PWM steht in der Beschreibung. Ist ein EBay Angebot. Habt den also noch nicht vorliegen.
Oder schließt man das PWM Kabel ans Board an? Wird der dann mitgesteuert?


----------



## OctoCore (29. August 2011)

*AW: 4pin Lüfter an 3Pin anschließen?*

Kommt drauf an, wie der Anschluß regelt. Wenn er das z.B. über Spannungsregelung macht, klappts eventuell auch. Nicht lange fackeln-> einfach mal dranhängen. Versuch macht klug.


----------



## Dr Bakterius (29. August 2011)

*AW: 4pin Lüfter an 3Pin anschließen?*

PWM läuft am normalen 3 Pin Anschluß, es könnte nur sein das der bei geringen Upm Geräusche macht


----------



## Ahab (29. August 2011)

*AW: 4pin Lüfter an 3Pin anschließen?*

Nein. 

Wenn du einen PWM Lüfter an einen 3-Pin Anschluss anschließt, entfällt die Regelung per PWM. Wenn wenn die Karte trotzdem eine Regelung mitbringt, wird es klappen, doch diese wird relativ grob und sicherlich genauso laut sein, sonst wäre der alte Lüfter nicht unbedingt so quälend laut.
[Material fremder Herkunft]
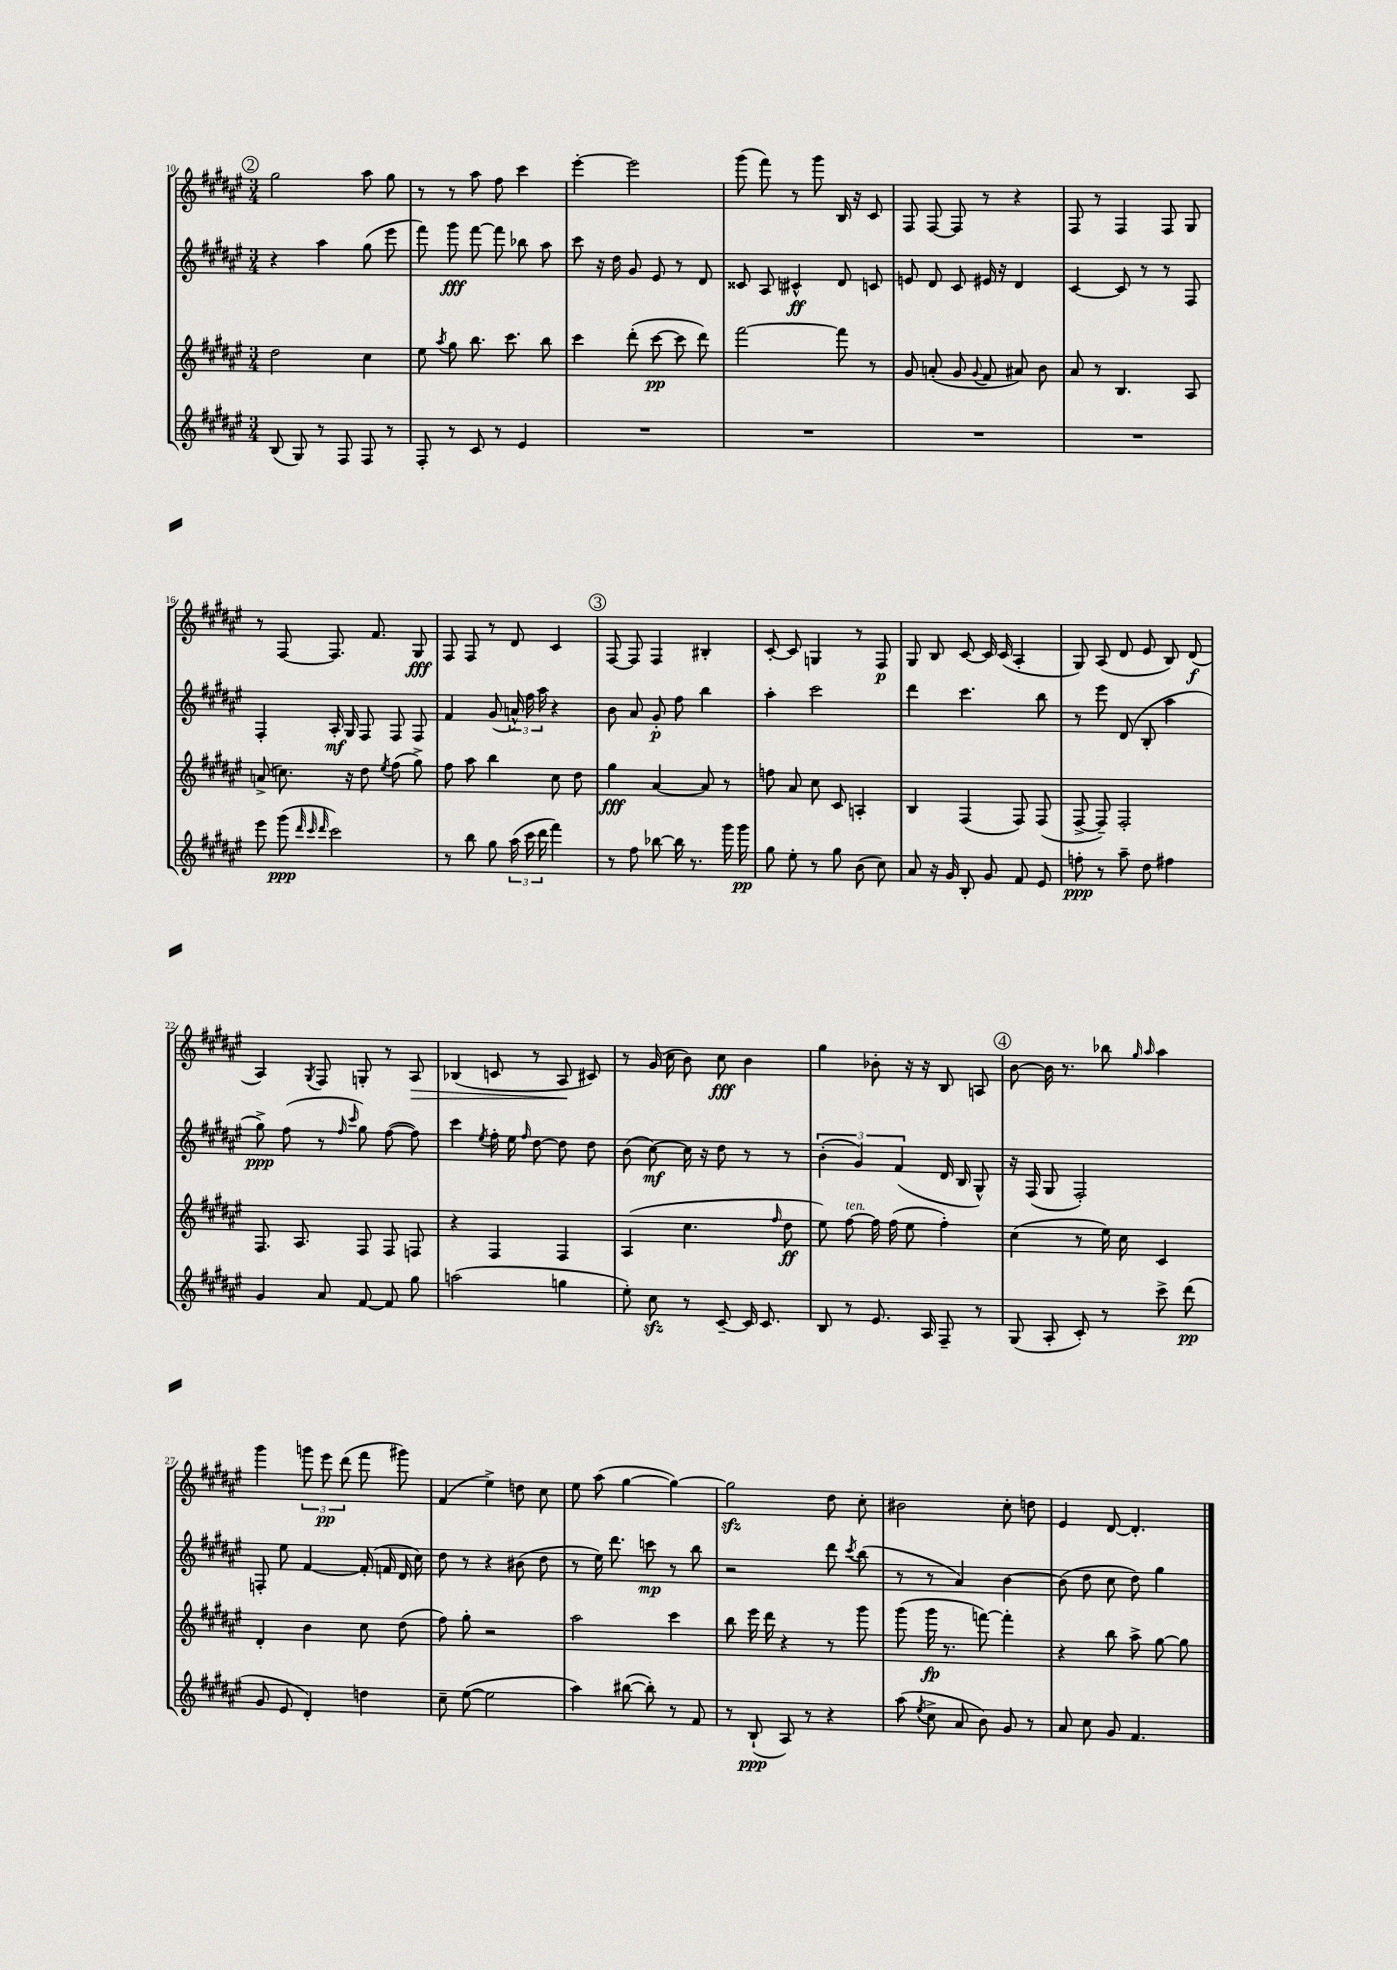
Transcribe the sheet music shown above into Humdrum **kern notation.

**kern	**kern	**kern	**kern
*staff4	*staff3	*staff2	*staff1
*clefG2	*clefG2	*clefG2	*clefG2
*k[f#c#g#d#a#e#]	*k[f#c#g#d#a#e#]	*k[f#c#g#d#a#e#]	*k[f#c#g#d#a#e#]
*M3/4	*M3/4	*M3/4	*M3/4
(8B	2dd#	4r	2gg#
8G#)	.	.	.
8r	.	4aa#	.
8F#	.	.	.
8F#	4cc#	(8gg#	8aa#
8r	.	8eee#	8gg#
=	=	=	=
8F#'	8ee#	8fff#)	8r
.	8qaa#	.	.
8r	8gg#	8ggg#	8r
8c#	8.bb	[8fff#	8aa#
8r	.	8fff#]	8ff#
.	8.ccc#	.	.
4e#	.	8bb-	4ccc#
.	8bb	8aa#	.
=	=	=	=
2.r	4ccc#	8ccc#	[4eee#'
.	.	16r	.
.	.	16dd#	.
.	(8ddd#'	8g#	2eee#]
.	[8ccc#	8e#	.
.	8ccc#]	8r	.
.	8ddd#)	8d#	.
=	=	=	=
2.r	[2fff#	8c##	(8ggg#
.	.	8A#	8fff#)
.	.	4c#^^	8r
.	.	.	8ggg#
.	8fff#]	8d#	16B
.	.	.	16r
.	8r	8c	8c#
=	=	=	=
2.r	8g#	8e	8F#
.	(8a'	8d#	[8F#
.	8g#	8c#	8F#]
.	8qqg#	.	.
.	8f#	16e#	8r
.	.	16r	.
.	8a#)	4d#	4r
.	8b	.	.
=	=	=	=
2.r	8a#	[4c#	8F#
.	8r	.	8r
.	4.B	8c#]	4F#
.	.	8r	.
.	.	8r	8F#
.	8A#	8F#	8G#
=	=	=	=
8eee#	(8a^	4F#'	8r
(8ggg#	8.cc)	.	[8F#
32qqddd#	.	.	.
32qqccc#	.	.	.
32qqddd#	.	.	.
2ccc#)	.	16A#'	8.F#]
.	16r	16G#	.
.	8dd#	8F#	.
.	.	.	8.f#
.	8qee#	.	.
.	(8ff#	8F#	.
.	8gg#^)	8F#	8G#
=	=	=	=
8r	8ff#	4f#	8F#
8bb	8aa#	.	8F#
8gg#	4bb	(8g#	8r
(24aa#	.	24a^^)	8d#
24ccc#	.	24ff#	.
24ddd#	.	24aa#	.
4fff#)	8cc#	4r	4c#
.	8dd#	.	.
=	=	=	=
8r	4gg#	8b	[8F#
8ff#	.	8a#	8F#]
[8bb-	[4a#	8g#'	4F#
16bb-]	.	8ff#	.
8.r	.	.	.
.	8a#]	4bb	4B#'
16ggg#	8r	.	.
16ggg#	.	.	.
=	=	=	=
8gg#	8ff	4aa#'	[8c#'
8ee#'	8a#	.	8c#]
8r	8cc#	2ccc#	4G
8gg#	8c#	.	.
(8b	4A'	.	8r
8cc#)	.	.	8F#
=	=	=	=
8a#	4B	4ddd#	8G#
16r	.	.	8B
16g#	.	.	.
8B'	(4F#	4.ccc#	[8c#
8g#	.	.	16c#]
.	.	.	(16c#
8f#	8F#)	.	4A#'
8e#	(8F#	8bb	.
=	=	=	=
8ff'	[8F#^	8r	8G#)
8r	8F#~])	8eee#	(8A#
8aa#~	2F#'	(8d#	8d#
8dd#	.	8B'	8e#
4ff#	.	4aa#	8B)
.	.	.	(8d#
=	=	=	=
4g#	8.F#	8gg#^)	4A#)
.	.	(8ff#	.
.	8.A#	.	.
.	.	.	8qG#
8a#	.	8r	8F#
.	.	16qqff#	.
.	.	16qqccc#	.
[8f#	8F#	8gg#)	8G'
8f#]	8F#	([8ff#	8r
8gg#	8F	8ff#])	8A#
=	=	=	=
(2aa	4r	4ccc#	(4B-
.	.	8qee#	.
.	4F#	16ff#'	8c
.	.	16ee#	.
.	.	16qqff#	.
.	.	[8dd#	8r
4gg	4F#	8dd#]	8A#
.	.	8dd#	8c#)
=	=	=	=
8ee#')	(4A#	(8b	8r
8cc#	.	[8cc#)	(16g#
.	.	.	16cc#
8r	4.cc#	16cc#]	8b)
.	.	16r	.
[8c#~	.	8dd#	8cc#
16c#]	.	8r	4b
8.c#	.	.	.
.	16qqff#	.	.
.	8dd#	8r	.
=	=	=	=
8B	8ee#)	(6b'	4gg#
8r	[8ff#	.	.
.	.	6g#)	.
8.e#	16ff#]	.	8b-'
.	(16ff#	.	.
.	.	(6f#	.
.	8ee#	.	16r
16A#	.	.	16r
8F#~	4ff#')	16d#	8B
.	.	16B	.
8r	.	8G#^^)	8A
=	=	=	=
(8G#	(4cc#	16r	[8b
.	.	(16F#	.
8A#'	.	8G#	16b]
.	.	.	8.r
8c#')	8r	2F#')	.
8r	16ee#)	.	8bb-
.	16cc#	.	.
.	.	.	16qqgg#
.	.	.	16qqaa#
8ccc#^	4c#	.	4aa#
(8ddd#	.	.	.
=	=	=	=
8g#	4d#'	8F'	4ggg#
8e#	.	8ee#	.
4d#')	4b	[4f#	12ggg
.	.	.	12eee#
.	.	.	(12ddd#
4dd	8cc#	(16f#']	8fff#
.	.	16f	.
.	(8dd#	16d#	8ggg#)
.	.	16cc#)	.
=	=	=	=
8cc#~	8ff#)	8dd#	(4f#
([8ee#	8gg#'	8r	.
2ee#]	2r	4r	4ee#^)
.	.	(8b#	8dd
.	.	8dd#	8cc#
=	=	=	=
4aa#)	2aa#	8r	8ee#
.	.	16ee#)	(8aa#
.	.	8.ddd#	.
([8bb#	.	.	[4gg#
8bb#'])	.	8ccc	.
8r	4ccc#	8r	4gg#_)
8f#	.	8bb	.
=	=	=	=
8r	8bb	2r	2gg#]
(8B`	16eee#	.	.
.	16ddd#	.	.
8A#)	4r	.	.
8r	.	.	.
4r	8r	8ddd#	8dd#
.	.	8qccc#	.
.	8ggg#	(8bb	8cc#'
=	=	=	=
(8aa#	(8ggg#	8r	2b#
8qee#	.	.	.
8cc#^	16ggg#	8r	.
.	8.r	.	.
8a#	.	4a#)	.
8b)	[8fff)	.	.
8g#	4fff']	[4b	8cc#'
8r	.	.	8dd
=	=	=	=
8a#	4r	(8b]	4e#
8cc#	.	8dd#	.
8g#	8bb	8cc#	[8d#
4.f#	8aa#^	8dd#)	4.d#']
.	[8gg#	4gg#	.
.	8gg#]	.	.
==	==	==	==
*-	*-	*-	*-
Aber PWM funktioniert nicht.


----------



## Dr Bakterius (29. August 2011)

*AW: 4pin Lüfter an 3Pin anschließen?*

Ja gut ist klar das PWM dann nicht geht wegen der 4. Leitung. Man kann den Lüfter auch so regeln, nur neigen einige Modelle zum klackern bei geringer Drehzahl das ist wenigstens meine Erfahrung mit einigen Lüftern.


----------



## OctoCore (30. August 2011)

*AW: 4pin Lüfter an 3Pin anschließen?*

Klackern und schleifen... stimmt. Bei mir hängt der Grafikkartenlüfter an einem Regler, der sogar Lüfter regeln kann, die nur über einen normalen Stromanschluss verfüge, also zwei Drähte. Damit kann man wunderbar herausfinden, ab welcher Einstellung dubiose Geräusche vorkommen.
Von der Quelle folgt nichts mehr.